───── DATA SHOWN

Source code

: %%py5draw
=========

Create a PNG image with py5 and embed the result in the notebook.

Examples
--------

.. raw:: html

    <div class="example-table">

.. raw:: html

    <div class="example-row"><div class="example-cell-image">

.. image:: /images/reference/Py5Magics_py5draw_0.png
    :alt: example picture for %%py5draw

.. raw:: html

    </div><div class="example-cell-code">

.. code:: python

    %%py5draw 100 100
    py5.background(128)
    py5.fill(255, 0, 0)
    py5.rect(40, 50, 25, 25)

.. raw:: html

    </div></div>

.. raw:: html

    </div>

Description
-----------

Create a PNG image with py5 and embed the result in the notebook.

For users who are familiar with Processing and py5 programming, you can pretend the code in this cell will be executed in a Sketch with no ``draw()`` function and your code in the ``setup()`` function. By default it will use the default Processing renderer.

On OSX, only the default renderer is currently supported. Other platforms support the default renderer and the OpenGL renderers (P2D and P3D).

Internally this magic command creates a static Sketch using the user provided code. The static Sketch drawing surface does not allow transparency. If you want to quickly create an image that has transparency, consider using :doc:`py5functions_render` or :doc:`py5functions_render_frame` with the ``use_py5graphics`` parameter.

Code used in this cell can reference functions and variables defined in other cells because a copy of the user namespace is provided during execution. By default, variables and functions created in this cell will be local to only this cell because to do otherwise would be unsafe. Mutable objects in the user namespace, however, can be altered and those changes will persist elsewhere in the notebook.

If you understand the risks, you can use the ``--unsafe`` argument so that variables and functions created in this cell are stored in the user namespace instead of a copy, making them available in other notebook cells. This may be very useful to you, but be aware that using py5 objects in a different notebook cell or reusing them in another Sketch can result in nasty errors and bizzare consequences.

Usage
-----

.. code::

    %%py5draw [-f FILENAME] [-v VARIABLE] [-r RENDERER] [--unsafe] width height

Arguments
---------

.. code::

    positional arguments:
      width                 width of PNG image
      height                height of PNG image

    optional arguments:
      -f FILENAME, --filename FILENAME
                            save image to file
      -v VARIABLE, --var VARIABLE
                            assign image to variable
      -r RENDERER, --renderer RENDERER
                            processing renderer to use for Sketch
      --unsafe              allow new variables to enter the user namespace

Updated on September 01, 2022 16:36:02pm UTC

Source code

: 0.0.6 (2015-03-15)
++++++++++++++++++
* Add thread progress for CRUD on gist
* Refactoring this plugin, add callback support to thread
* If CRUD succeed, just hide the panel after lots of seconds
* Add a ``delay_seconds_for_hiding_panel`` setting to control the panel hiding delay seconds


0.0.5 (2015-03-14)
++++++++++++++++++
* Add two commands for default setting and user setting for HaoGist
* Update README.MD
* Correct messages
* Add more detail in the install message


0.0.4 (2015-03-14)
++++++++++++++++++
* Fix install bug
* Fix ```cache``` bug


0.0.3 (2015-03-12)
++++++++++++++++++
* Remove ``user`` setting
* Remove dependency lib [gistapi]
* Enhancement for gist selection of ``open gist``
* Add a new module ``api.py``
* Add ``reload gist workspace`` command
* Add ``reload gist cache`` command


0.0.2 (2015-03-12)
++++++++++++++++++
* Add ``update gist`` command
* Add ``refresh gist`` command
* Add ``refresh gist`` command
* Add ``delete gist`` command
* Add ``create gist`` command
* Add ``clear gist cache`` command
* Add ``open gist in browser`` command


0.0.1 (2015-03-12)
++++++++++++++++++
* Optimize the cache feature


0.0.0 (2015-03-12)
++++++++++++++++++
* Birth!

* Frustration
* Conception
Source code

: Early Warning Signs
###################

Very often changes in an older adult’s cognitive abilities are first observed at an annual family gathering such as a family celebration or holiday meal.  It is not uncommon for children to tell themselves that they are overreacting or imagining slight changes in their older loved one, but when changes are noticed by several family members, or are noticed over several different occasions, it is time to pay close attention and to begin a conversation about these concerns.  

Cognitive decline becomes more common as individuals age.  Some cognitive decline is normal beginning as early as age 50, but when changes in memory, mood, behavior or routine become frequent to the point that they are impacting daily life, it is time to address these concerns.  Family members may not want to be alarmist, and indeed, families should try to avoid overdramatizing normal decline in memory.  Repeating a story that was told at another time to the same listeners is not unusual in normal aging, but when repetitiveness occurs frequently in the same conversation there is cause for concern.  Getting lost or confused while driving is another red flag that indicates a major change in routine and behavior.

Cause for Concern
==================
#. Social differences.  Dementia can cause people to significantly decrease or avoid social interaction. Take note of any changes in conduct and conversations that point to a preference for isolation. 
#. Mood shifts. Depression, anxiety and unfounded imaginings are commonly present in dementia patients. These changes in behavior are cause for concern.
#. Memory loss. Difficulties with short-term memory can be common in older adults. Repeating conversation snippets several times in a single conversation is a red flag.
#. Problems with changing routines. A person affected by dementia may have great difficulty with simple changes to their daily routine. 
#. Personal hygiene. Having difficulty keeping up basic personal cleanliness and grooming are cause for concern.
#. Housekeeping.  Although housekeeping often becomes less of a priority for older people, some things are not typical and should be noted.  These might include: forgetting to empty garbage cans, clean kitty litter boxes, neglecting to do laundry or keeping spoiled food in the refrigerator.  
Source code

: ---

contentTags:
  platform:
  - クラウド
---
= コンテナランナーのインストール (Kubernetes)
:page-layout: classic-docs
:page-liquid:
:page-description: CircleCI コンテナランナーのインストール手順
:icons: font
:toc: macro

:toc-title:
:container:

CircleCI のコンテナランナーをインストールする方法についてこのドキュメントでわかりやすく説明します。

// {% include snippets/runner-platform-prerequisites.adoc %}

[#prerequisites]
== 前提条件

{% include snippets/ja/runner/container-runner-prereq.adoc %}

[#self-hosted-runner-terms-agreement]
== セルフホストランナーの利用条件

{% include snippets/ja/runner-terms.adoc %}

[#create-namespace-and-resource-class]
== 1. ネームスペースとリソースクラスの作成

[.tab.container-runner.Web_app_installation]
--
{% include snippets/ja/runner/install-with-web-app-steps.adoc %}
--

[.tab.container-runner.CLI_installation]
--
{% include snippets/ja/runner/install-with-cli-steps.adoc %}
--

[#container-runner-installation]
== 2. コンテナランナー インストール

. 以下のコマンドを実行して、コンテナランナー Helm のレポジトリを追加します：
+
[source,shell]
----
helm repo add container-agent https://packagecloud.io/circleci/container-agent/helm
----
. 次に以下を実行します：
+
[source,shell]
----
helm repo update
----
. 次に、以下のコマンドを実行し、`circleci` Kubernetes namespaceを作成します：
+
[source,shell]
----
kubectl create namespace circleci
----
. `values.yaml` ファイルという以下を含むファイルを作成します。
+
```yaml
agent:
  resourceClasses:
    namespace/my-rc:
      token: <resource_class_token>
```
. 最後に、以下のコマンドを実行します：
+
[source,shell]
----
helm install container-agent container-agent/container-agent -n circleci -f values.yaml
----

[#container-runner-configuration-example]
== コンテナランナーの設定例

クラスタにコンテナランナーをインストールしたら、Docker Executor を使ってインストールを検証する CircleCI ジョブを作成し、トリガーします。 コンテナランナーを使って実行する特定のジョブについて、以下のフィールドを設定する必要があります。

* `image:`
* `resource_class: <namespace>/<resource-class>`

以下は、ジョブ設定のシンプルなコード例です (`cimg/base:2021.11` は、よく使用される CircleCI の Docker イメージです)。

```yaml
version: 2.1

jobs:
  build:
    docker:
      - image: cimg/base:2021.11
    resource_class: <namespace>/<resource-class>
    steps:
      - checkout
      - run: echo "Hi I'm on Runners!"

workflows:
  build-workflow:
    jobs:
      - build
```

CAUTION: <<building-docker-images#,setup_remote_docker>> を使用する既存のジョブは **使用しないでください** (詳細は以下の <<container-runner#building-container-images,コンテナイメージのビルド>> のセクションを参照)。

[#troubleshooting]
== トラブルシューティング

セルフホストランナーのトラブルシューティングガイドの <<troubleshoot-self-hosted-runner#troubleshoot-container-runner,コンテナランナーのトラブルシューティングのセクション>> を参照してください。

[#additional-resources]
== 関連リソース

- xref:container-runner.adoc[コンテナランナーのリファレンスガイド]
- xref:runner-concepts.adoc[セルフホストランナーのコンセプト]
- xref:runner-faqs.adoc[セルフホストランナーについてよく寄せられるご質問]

──────────

WORK REQUEST —
Quote in full each line from the top of the records above through the line with "On OSX, only"; stop after that line.

EXPECTED ANSWER —
Source code

: %%py5draw
=========

Create a PNG image with py5 and embed the result in the notebook.

Examples
--------

.. raw:: html

    <div class="example-table">

.. raw:: html

    <div class="example-row"><div class="example-cell-image">

.. image:: /images/reference/Py5Magics_py5draw_0.png
    :alt: example picture for %%py5draw

.. raw:: html

    </div><div class="example-cell-code">

.. code:: python

    %%py5draw 100 100
    py5.background(128)
    py5.fill(255, 0, 0)
    py5.rect(40, 50, 25, 25)

.. raw:: html

    </div></div>

.. raw:: html

    </div>

Description
-----------

Create a PNG image with py5 and embed the result in the notebook.

For users who are familiar with Processing and py5 programming, you can pretend the code in this cell will be executed in a Sketch with no ``draw()`` function and your code in the ``setup()`` function. By default it will use the default Processing renderer.

On OSX, only the default renderer is currently supported. Other platforms support the default renderer and the OpenGL renderers (P2D and P3D).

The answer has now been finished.